:: Task goal ::
In the abstract on the mitochondrial genome of Grapsus albolineatus, which two genes use a single T as their stop codon?

:: Document segment ::
THE COMPLETE MITOCHONDRIAL GENOME OF GRAPSUS ALBOLINEATUS LATREILLE AND COMPARATIVE ANALYSIS OF GRAPSOIDEA

For a long time, the phylogeny of Grapsoidea (Decapoda: Brachyura) has been controversial. Complete mitochondrial genome (mitogenome) provides important information for better understanding of gene rearrangement, molecular evolution and phylogenetic analysis. However, only a few mitogenomes of Grapsidae species have been reported and the phylogenetic status of Grapsidae within Grapsoidea remains unresolved. In order clarify the phylogenetic relationship of Grapsoidea and further explore the correlation between phygeny and mitogenome rearangement, the complete mitogenome of Grapsus albolineatus, the representative species of Grapsidae was sequenced. The total length of this mitogenome is 15577 bp, containing 13 protein-coding genes, 22 transfer RNA genes, 2 ribosomal RNA genes and a control region. The nucleotide composition is shown as follows: 33.4% A, 12.0% G, 20.6% C, 34.0% T, respectively, with a high AT bias (67.4%). Majority protein-coding genes are initiated by the typical start codon ATN, with an exception GTG in ATP8 and ND1, most of them terminate with TAN, while two genes (COⅡ and Cyt b) use a single T as a stop codon. Leu (15.8%) and Cys (0.81%) are the most and least frequently used amino acid, respectively. Except fortRNA-Ser1, which lacks DHU arm, all tRNAs have the typical cloverleaf structure. The phylogenetic relationships among Grapsoidea were reconstructed based on nucleotide sequences of 13 PCGs using maximum likelihood (ML) and Bayesian (BI) methods. The phylogenetic trees obtained identical topological structures, which showed that all grapsid crabs clustered into a clade, and G. albolineatus shared the closest relationship with G. tenuicrustatus. Sesarmidae and Xenograpsidae clustered together, and then formed a sister group with Gecarcinidae, and finally form a sister group with Grapsidae. Varunidae formed a separate clade. A significant correlation between gene rearrangement and phylogeny was found in Grapsoidea for the first time. These findings will contribute to a better understanding of gene rearrangement and molecular evolution, as well as provide insights into the phylogenetic studies of Grapsoidea.

:: Data under study ::
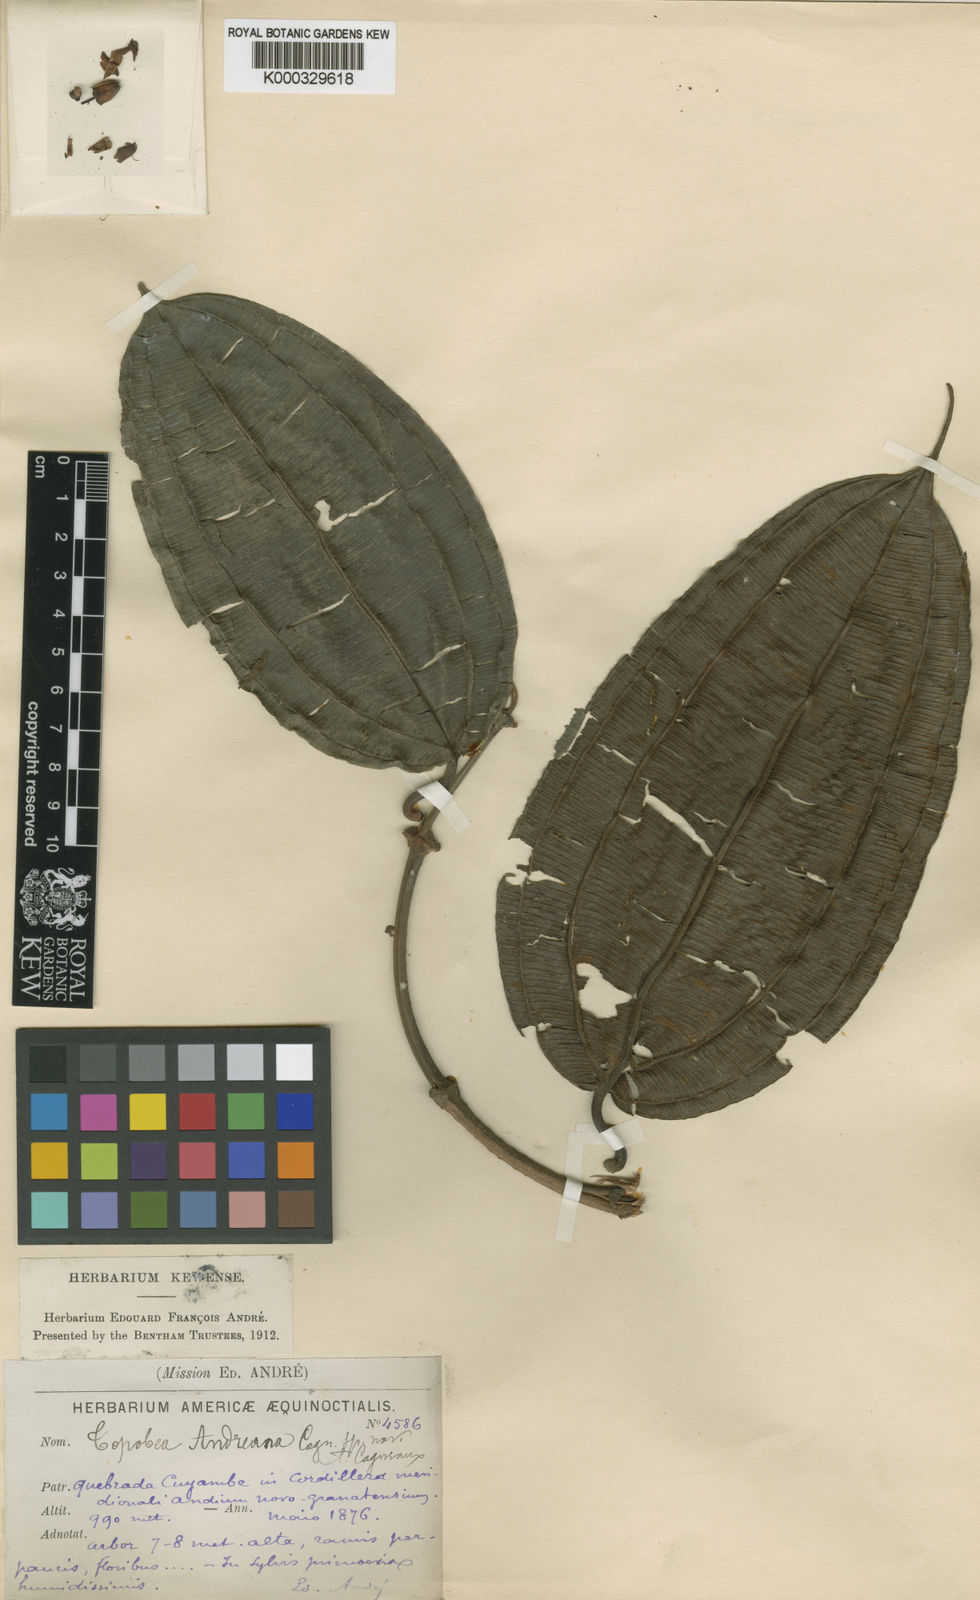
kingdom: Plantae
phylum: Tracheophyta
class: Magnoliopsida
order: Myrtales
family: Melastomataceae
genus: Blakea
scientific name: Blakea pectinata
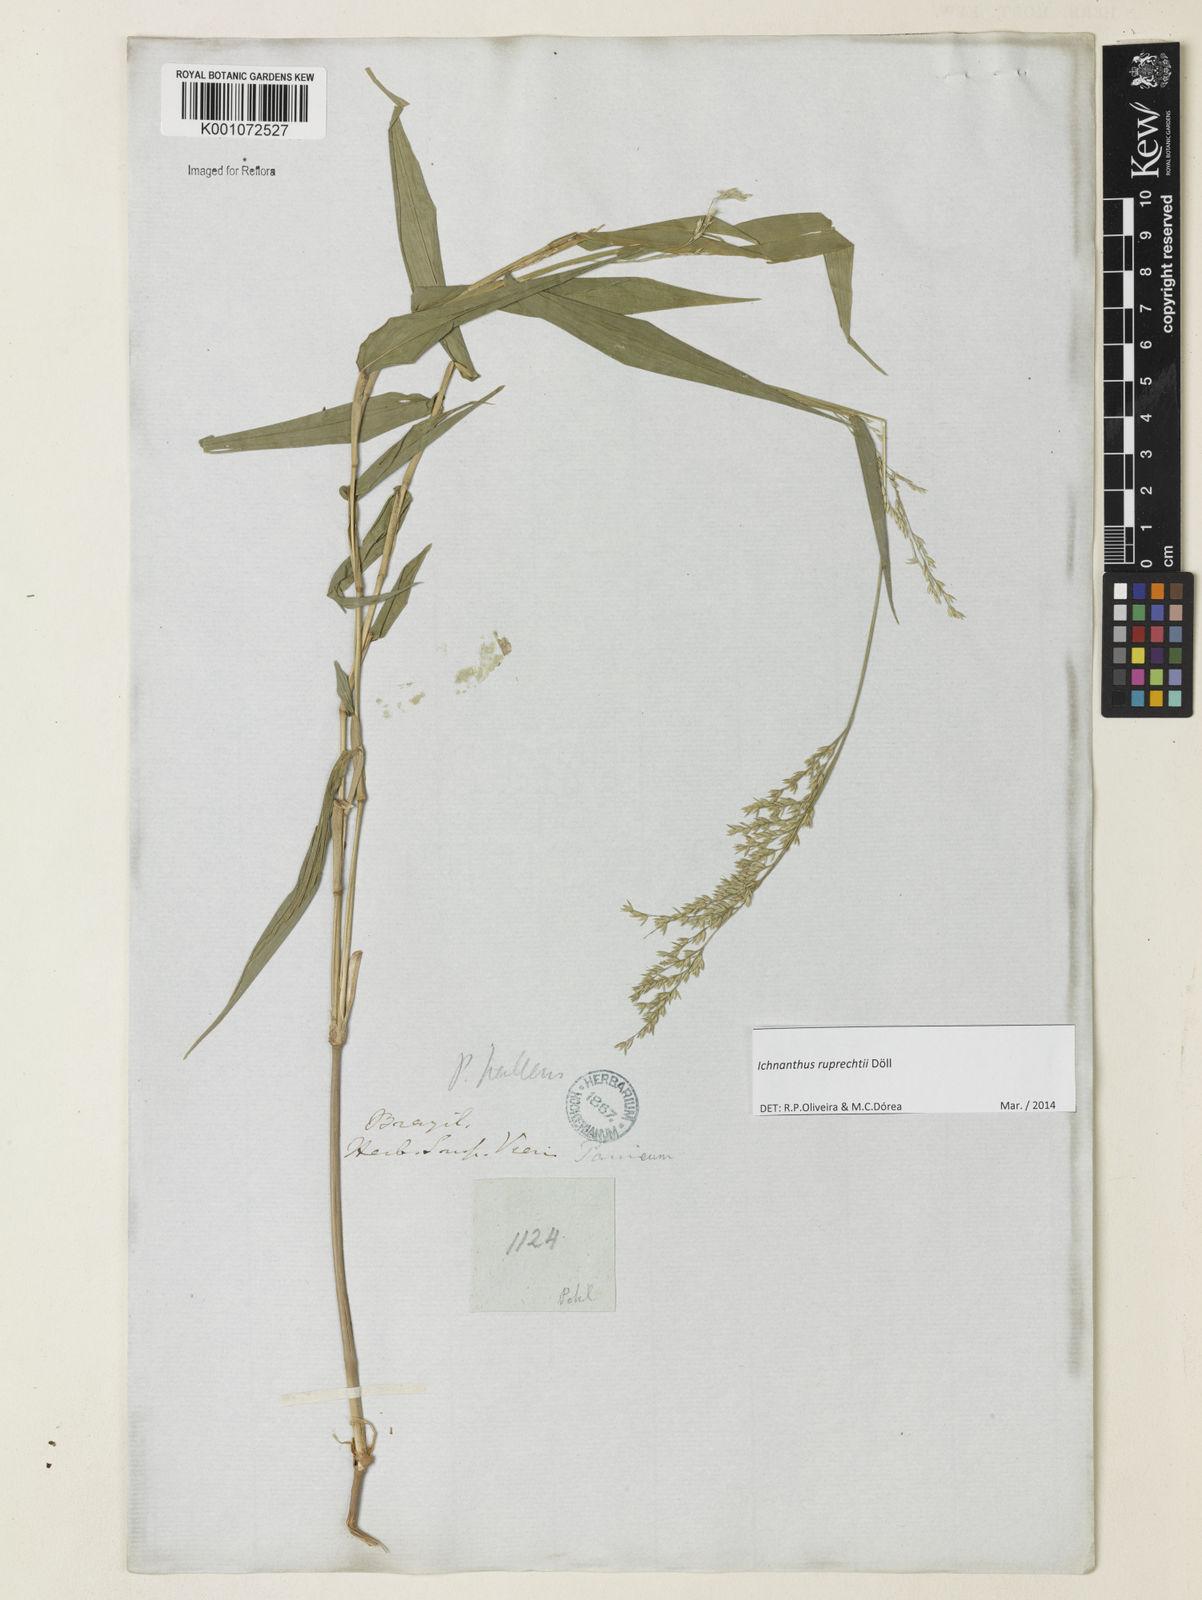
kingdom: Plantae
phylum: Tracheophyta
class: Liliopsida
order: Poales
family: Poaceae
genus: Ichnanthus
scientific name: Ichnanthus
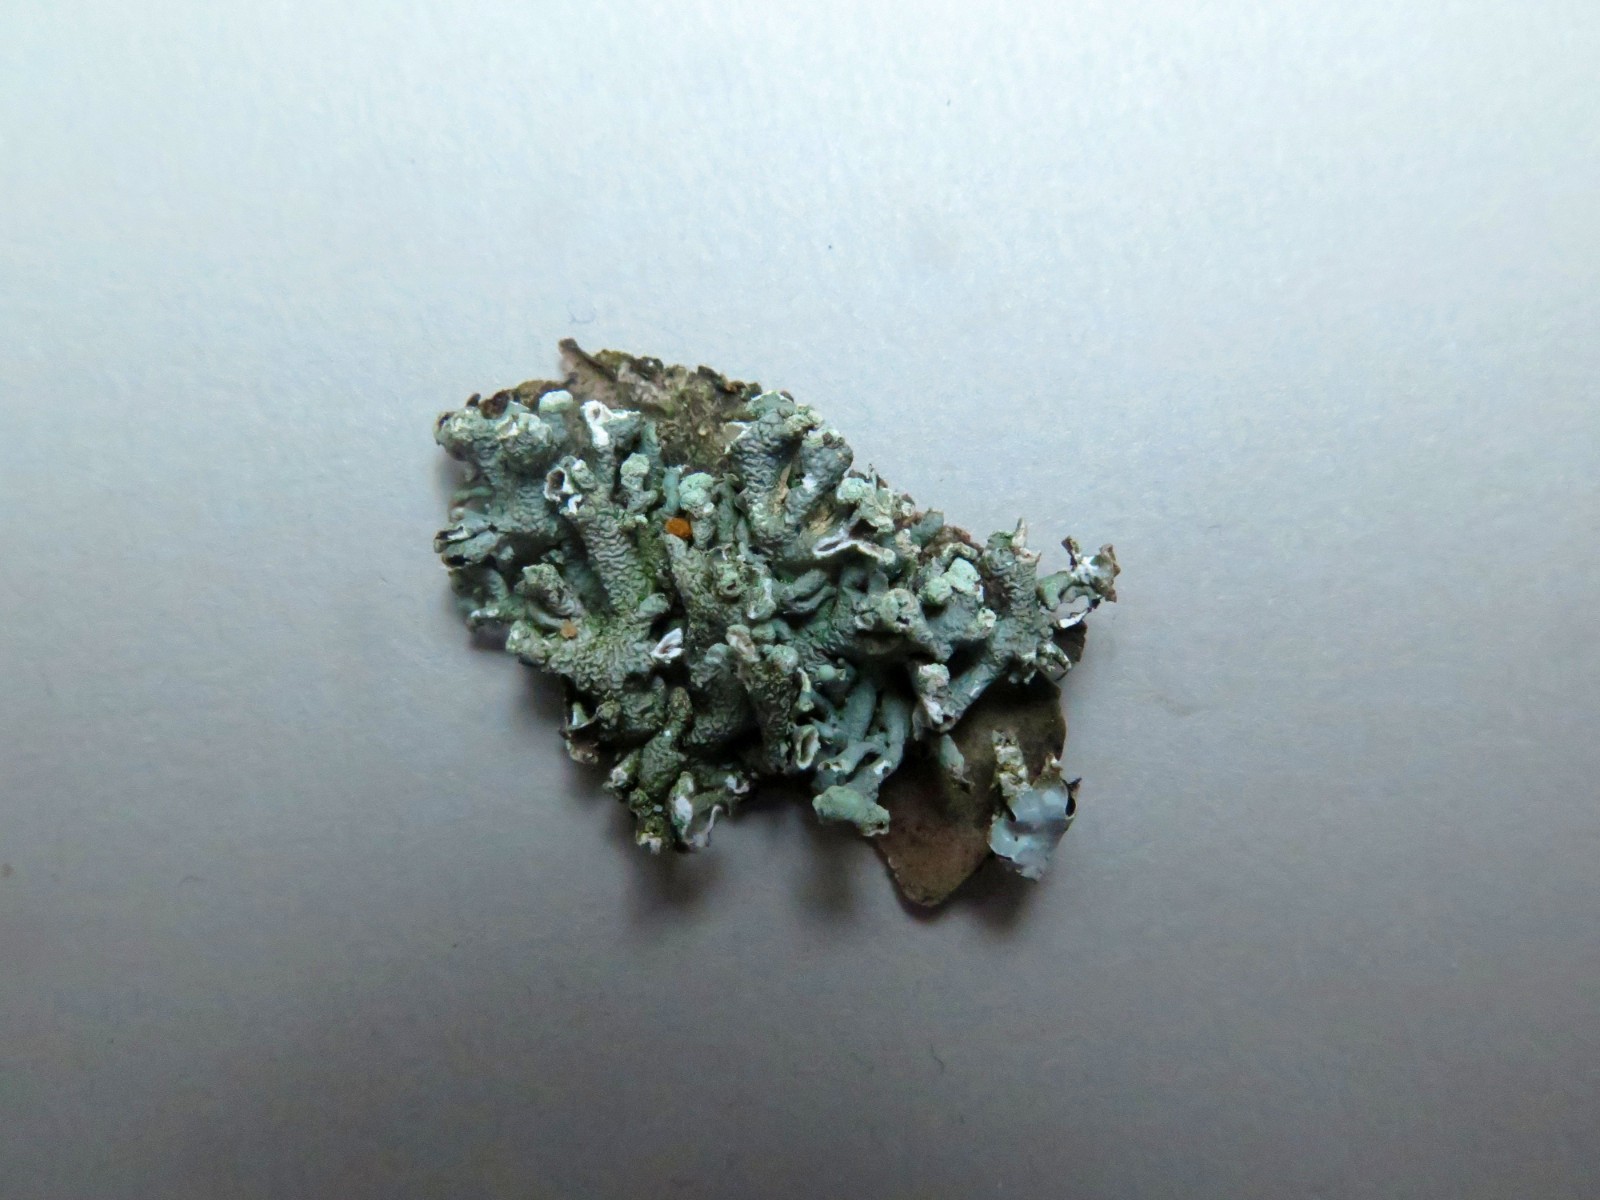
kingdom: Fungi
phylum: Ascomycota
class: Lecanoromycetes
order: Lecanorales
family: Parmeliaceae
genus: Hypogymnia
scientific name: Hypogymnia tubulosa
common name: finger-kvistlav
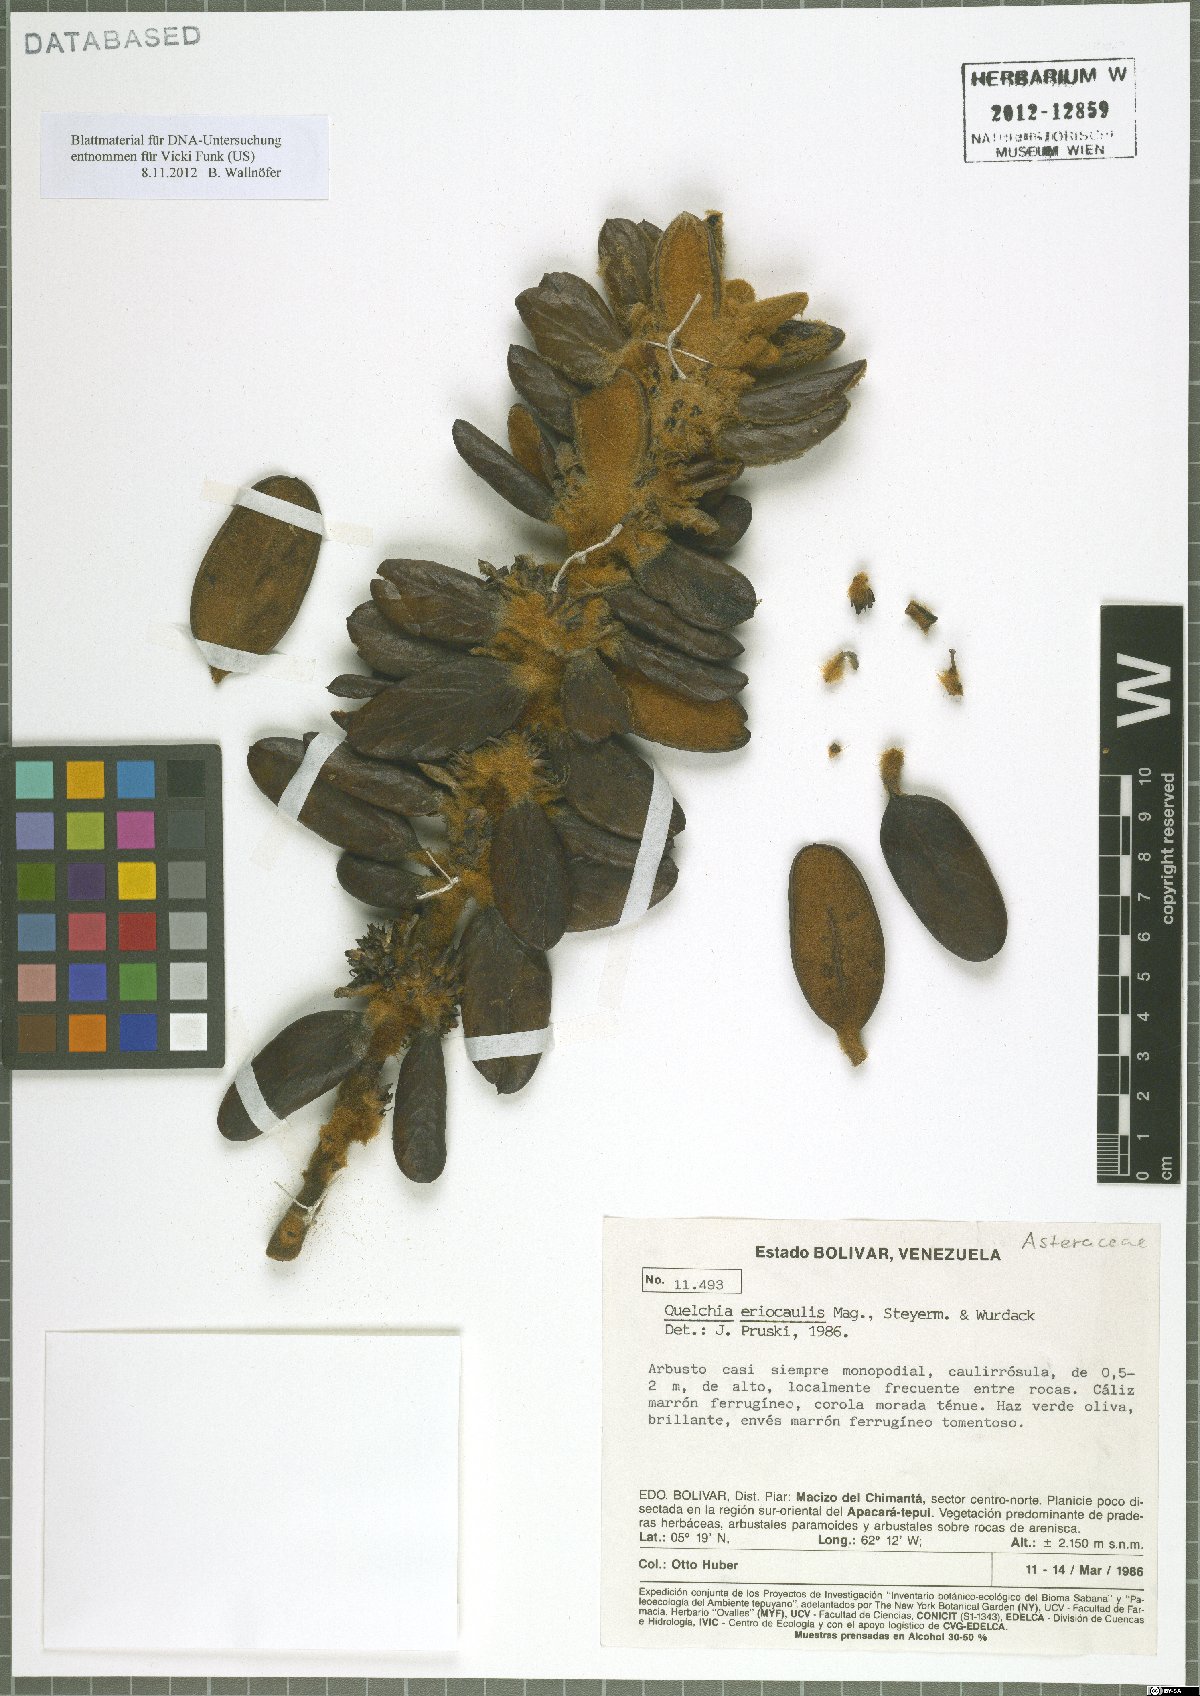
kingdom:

:: Response to the task ::
COⅡ and Cyt b